One reason is that in the normal syntax f(x_1, ..., x_k) there are two  
separate parts f and (x_1, ..., x_k) that are combined, whereas in  
Scheme it is combined to one (f x_1 ... x_k) and does not have a  
concept for the (x_1, ..., x_k). Another is that it is needed in the  
translation of expressions like f(g(x)) --> (f (g x)), and (f g)x -->  
((f g) x).

>> It behaves as I want in my context, a functional language on top of
>> Guile.
>
> Scheme is already a functional language, isn't it?

I am using Bison/Flex parser/lexer to generate a different syntax. It  
turns out to be a good help not having to implement the back-end.

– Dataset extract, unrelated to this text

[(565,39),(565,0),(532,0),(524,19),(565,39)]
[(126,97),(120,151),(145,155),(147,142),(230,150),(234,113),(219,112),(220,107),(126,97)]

>> I decided to implement the construct (lambda (x_1 ... x_k . y)
>> f)
>
> What syntax is that expression in?  In Scheme syntax, it's a lambda  
> that
> returns a value that is apparently unrelated to any of the arguments,
> and so could equally well be written as (lambda ignored-args f).

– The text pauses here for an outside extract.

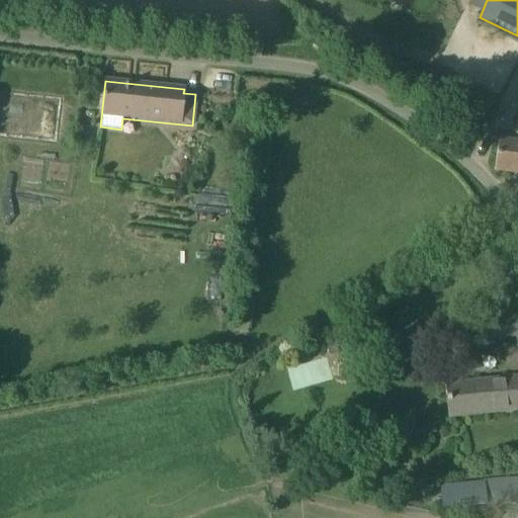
[(0,92),(0,136),(56,142),(61,99),(0,92)]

I implement it using Guile C calls, and when constructing using
scm_list_3(scm_sym_lambda, x, f), it turns out that x = (x_1 ... x_k .  
y) is an improper list.

>> using an improper list (x_1 ... x_k . y); when it is a proper list,
>> one just gets the fixed number of arguments construct.
>>
>> Then the object (x_1 ... x_k . y) also become available, so it is
>> possible to form
>>  (define f (lambda (x_1 ... x_k . y) (x_1 ... x_k . y)))
>
> How is this different from
>
>  (define f (lambda args args))
>
> ?

The form (x_1 ... x_k . y) is an improper list that requires at least  
k arguments, and the rest given arguments are put into y as a list.

>> Then one would expect f(a_1, ..., a_n), for n >= k, to be (a_1, ...,
>> a_n) - this a form of the identity.
>>
>> So to get this effect, I need a function g that can call improper
>> lists (g x_1, ..., x_k . y), where y is a list.
>
> As Dan pointed out, that is not an improper list.  It's a proper list.

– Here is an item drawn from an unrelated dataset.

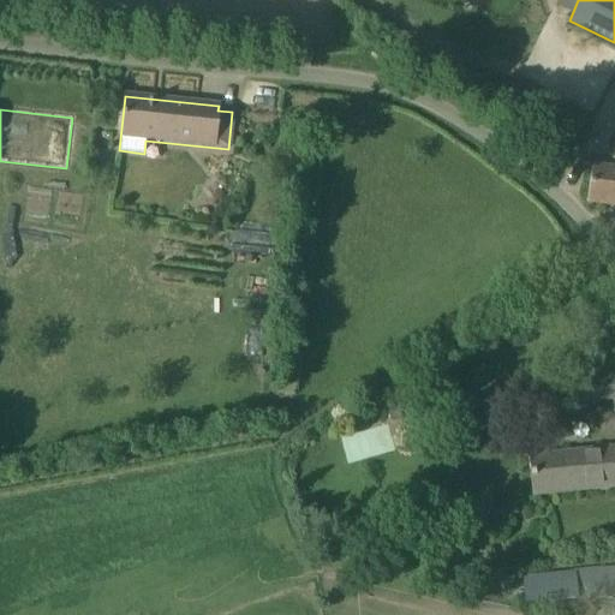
[(614,169),(591,166),(586,203),(614,206),(614,169)]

That would be true if the evaluator does not try to evaluate the  
expression before the substitution of y. That works in the case of a  
freestanding (g x_1 ... x_k . y), but for some reason not in the form
   (lambda (x_1 ... x_k . y) (g x_1 ... x_k . y))

I do not know why.

> In the hope that these questions might be useful to at least one of  
> us...

I do not know what that means.

Re: Backquote simplification

[Neil Jerram]

Hi Hans,

To reply quickly to one point in your email...  (I'll ponder the rest
later.)

Hans Aberg <haberg-1@telia.com> writes:

> On 11 Dec 2010, at 01:25, Neil Jerram wrote:
>
>> In the hope that these questions might be useful to at least one of
>> us...
>
> I do not know what that means.

I meant that I'm sure I don't understand yet what you're doing, and
hence that the answers might help me; and that there was a possibility
that you might not be understanding some things, and that in that case
the discussion might help you too.

Regards,
        Neil

Re: Backquote simplification

[Hans Aberg]

On 11 Dec 2010, at 11:01, Neil Jerram wrote:

> To reply quickly to one point in your email...  (I'll ponder the rest
> later.)

Whenever you so want.

>>> In the hope that these questions might be useful to at least one of
>>> us...
>>
>> I do not know what that means.
>
> I meant that I'm sure I don't understand yet what you're doing, and
> hence that the answers might help me; and that there was a possibility
> that you might not be understanding some things, and that in that case
> the discussion might help you too.

Yes, the replies are helpful, though I am programming also directly  
with Guile C calls involving unevaluated expressions.